Passage |

··········

This _is_ the thing _not_ to do! Yet, all the materials that I have ever seen regarding sudo -- clearly not a deep enough search on my part -- has suggested doing exactly this. 

In my last Debian install I opted not to use sudo at all. I think I'm going to stick to this practice until I have a legitimate reason to use the tool properly.


----------



## fluca1978 (Mar 26, 2012)

There is also another consideration: root (and toor) are well known account usernames. With well known I mean that are accounts you know always exist on a machine, and therefore you can attack via brute force. Having to know that _your-strange-username_ has administrative power is more difficult to guess. 
Having said that, sudo also allows you to fine tuning which permissions are going to release to specific users. I've got users that are not going to administer the whole machine but that are able to administer some services.


----------



## andyzammy (Mar 26, 2012)

fluca1978 said:
			
		

> There is also another consideration: root (and toor) are well known account usernames. With well known I mean that are accounts you know always exist on a machine, and therefore you can attack via brute force. Having to know that _your-strange-username_ has administrative power is more difficult to guess.
> Having said that, sudo also allows you to fine tuning which permissions are going to release to specific users. I've got users that are not going to administer the whole machine but that are able to administer some services.



This brings up an interesting question - is it possible to change the root account name?


----------



## anomie (Mar 26, 2012)

··········

Collected data
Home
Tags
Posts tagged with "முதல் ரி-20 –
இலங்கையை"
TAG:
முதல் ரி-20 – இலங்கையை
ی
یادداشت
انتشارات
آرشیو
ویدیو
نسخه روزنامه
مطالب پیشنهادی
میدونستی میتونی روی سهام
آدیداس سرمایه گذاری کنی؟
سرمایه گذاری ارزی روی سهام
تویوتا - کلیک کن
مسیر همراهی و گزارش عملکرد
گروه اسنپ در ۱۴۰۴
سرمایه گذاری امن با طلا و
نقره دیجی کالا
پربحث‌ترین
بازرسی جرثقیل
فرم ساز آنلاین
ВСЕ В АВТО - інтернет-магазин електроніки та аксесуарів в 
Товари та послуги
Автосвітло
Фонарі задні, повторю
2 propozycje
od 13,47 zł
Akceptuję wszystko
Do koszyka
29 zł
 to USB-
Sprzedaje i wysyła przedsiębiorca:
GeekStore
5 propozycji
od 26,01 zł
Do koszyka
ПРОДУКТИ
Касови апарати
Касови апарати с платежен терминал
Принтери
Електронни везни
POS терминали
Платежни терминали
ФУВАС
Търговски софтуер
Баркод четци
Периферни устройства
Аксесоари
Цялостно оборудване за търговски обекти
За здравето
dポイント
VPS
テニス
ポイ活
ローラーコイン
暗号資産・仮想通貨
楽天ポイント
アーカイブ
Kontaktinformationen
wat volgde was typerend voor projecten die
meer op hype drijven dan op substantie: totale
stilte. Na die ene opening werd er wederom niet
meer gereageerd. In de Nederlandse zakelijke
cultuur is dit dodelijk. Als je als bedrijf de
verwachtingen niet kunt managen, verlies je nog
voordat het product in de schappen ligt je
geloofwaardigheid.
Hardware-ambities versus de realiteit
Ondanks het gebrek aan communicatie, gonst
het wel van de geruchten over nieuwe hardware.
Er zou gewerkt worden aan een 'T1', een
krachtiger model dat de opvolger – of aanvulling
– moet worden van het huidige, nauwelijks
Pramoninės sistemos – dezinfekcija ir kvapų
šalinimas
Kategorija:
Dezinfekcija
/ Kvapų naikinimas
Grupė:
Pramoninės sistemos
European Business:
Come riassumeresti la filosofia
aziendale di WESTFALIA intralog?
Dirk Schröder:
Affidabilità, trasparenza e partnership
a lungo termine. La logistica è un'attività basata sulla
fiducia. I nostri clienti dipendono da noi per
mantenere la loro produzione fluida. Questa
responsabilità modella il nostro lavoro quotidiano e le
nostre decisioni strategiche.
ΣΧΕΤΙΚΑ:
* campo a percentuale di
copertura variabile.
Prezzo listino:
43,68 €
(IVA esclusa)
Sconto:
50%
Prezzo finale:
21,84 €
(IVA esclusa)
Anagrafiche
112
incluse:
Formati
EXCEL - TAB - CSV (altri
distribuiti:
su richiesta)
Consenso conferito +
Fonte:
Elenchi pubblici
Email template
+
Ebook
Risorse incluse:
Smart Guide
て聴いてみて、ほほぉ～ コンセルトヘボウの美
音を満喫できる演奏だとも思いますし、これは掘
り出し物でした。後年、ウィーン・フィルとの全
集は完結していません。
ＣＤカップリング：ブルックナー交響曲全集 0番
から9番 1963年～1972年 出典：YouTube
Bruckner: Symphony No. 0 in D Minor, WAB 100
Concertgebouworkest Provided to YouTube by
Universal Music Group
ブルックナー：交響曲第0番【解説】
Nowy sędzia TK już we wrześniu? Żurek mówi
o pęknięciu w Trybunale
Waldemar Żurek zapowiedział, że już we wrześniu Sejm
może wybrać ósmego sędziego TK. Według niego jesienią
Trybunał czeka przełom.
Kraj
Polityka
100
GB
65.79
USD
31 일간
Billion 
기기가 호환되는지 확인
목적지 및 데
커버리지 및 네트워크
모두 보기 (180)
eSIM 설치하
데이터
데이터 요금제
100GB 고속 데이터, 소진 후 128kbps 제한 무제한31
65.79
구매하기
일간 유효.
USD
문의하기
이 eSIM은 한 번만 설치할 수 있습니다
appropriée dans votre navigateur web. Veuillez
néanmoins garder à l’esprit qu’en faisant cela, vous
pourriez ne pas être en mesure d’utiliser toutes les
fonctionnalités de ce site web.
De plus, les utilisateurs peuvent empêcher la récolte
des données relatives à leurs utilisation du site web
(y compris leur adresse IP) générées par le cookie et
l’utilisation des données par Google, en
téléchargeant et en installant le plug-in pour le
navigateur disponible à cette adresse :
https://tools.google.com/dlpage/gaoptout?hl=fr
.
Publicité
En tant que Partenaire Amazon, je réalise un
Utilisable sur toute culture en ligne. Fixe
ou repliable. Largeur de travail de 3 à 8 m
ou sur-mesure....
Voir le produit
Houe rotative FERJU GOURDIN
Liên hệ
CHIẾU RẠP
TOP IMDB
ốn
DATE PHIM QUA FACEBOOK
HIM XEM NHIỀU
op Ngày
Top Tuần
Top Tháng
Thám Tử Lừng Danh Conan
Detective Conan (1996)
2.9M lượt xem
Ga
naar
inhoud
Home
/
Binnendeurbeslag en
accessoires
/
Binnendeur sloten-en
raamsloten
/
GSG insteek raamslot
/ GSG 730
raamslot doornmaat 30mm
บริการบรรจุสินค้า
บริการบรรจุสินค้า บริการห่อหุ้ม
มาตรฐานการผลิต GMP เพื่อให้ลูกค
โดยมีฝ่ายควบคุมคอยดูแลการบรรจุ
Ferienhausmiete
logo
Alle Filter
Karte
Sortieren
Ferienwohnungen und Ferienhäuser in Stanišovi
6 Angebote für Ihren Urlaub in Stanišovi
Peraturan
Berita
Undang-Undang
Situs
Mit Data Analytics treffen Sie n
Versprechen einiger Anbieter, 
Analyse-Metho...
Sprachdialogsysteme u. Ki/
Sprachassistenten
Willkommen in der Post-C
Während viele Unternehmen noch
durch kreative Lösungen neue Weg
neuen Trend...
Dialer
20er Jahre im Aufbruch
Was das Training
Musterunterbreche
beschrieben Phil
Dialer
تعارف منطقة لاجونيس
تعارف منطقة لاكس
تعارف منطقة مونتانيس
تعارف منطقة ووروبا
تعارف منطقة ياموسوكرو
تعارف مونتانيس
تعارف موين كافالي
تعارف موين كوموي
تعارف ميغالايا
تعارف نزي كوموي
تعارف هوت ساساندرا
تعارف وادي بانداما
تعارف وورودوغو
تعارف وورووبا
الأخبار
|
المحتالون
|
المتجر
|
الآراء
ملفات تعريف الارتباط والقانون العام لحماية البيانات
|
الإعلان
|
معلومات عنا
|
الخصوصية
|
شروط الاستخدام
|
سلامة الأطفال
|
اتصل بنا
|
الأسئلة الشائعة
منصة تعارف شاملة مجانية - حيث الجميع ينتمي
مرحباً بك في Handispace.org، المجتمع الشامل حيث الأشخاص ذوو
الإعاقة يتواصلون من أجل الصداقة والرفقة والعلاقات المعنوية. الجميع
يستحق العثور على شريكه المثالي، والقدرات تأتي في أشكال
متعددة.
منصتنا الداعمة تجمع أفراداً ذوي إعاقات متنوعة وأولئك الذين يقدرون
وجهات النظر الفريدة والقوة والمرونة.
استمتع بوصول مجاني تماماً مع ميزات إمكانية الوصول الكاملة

··········

Exercise tasks |
a. Set out the records from their first line through the line containing "5 propozycji" as a JSON list of strings, one string per line, with blank lines left out.
b. Carry the forum thread about sudo and the root account on from where it stops.

Responses by task |
a.
[
  "Home",
  "Tags",
  "Posts tagged with \"முதல் ரி-20 –",
  "இலங்கையை\"",
  "TAG:",
  "முதல் ரி-20 – இலங்கையை",
  "ی",
  "یادداشت",
  "انتشارات",
  "آرشیو",
  "ویدیو",
  "نسخه روزنامه",
  "مطالب پیشنهادی",
  "میدونستی میتونی روی سهام",
  "آدیداس سرمایه گذاری کنی؟",
  "سرمایه گذاری ارزی روی سهام",
  "تویوتا - کلیک کن",
  "مسیر همراهی و گزارش عملکرد",
  "گروه اسنپ در ۱۴۰۴",
  "سرمایه گذاری امن با طلا و",
  "نقره دیجی کالا",
  "پربحث‌ترین",
  "بازرسی جرثقیل",
  "فرم ساز آنلاین",
  "ВСЕ В АВТО - інтернет-магазин електроніки та аксесуарів в ",
  "Товари та послуги",
  "Автосвітло",
  "Фонарі задні, повторю",
  "2 propozycje",
  "od 13,47 zł",
  "Akceptuję wszystko",
  "Do koszyka",
  "29 zł",
  " to USB-",
  "Sprzedaje i wysyła przedsiębiorca:",
  "GeekStore",
  "5 propozycji"
]

b.
pacemkr said:
			
		

> What benefit of sudo am I missing?



If you're in an environment with multiple sysadmins (all of whom are expected to have root-level privileges), using security/sudo buys you two things: 


 An audit trail
 A simple account lockout if/when a sysadmin leaves

As for point #1, ongoing monitoring is required. If you find folks are using security/sudo to get a root shell, there needs to be a policy (formal or informal) to discourage it. 

As for point #2, you really don't want to have to change root's password on a few dozen (a few hundred?) servers every time turnover occurs.

---

Actually, security/sudo has some additional, more obscure benefits that I utilize for service accounts that only need to perform a single task (of many tasks) with elevated privileges.


----------



## anomie (Mar 26, 2012)

andyzammy said:
			
		

> This brings up an interesting question - is it possible to change the root account name?



Yes, but don't do it. It is not easy to know how many applications are testing for an account name rather than a UID.


----------



## kpa (Mar 26, 2012)

anomie said:
			
		

> Yes, but don't do it. It is not easy to know how many applications are testing for an account name rather than a UID.



Also it wouldn't bring any more security if access to root account is otherwise controlled properly. Another point is that attacks that target bugs in setuid programs do not need to know the account names that have uid 0 to succeed.


----------



## fluca1978 (Mar 27, 2012)

andyzammy said:
			
		

> This brings up an interesting question - is it possible to change the root account name?



It is, but it will cause more problems than advantages: some applications are using the "root" name, others are using the 0 UID so you are going to break your system sooner or later.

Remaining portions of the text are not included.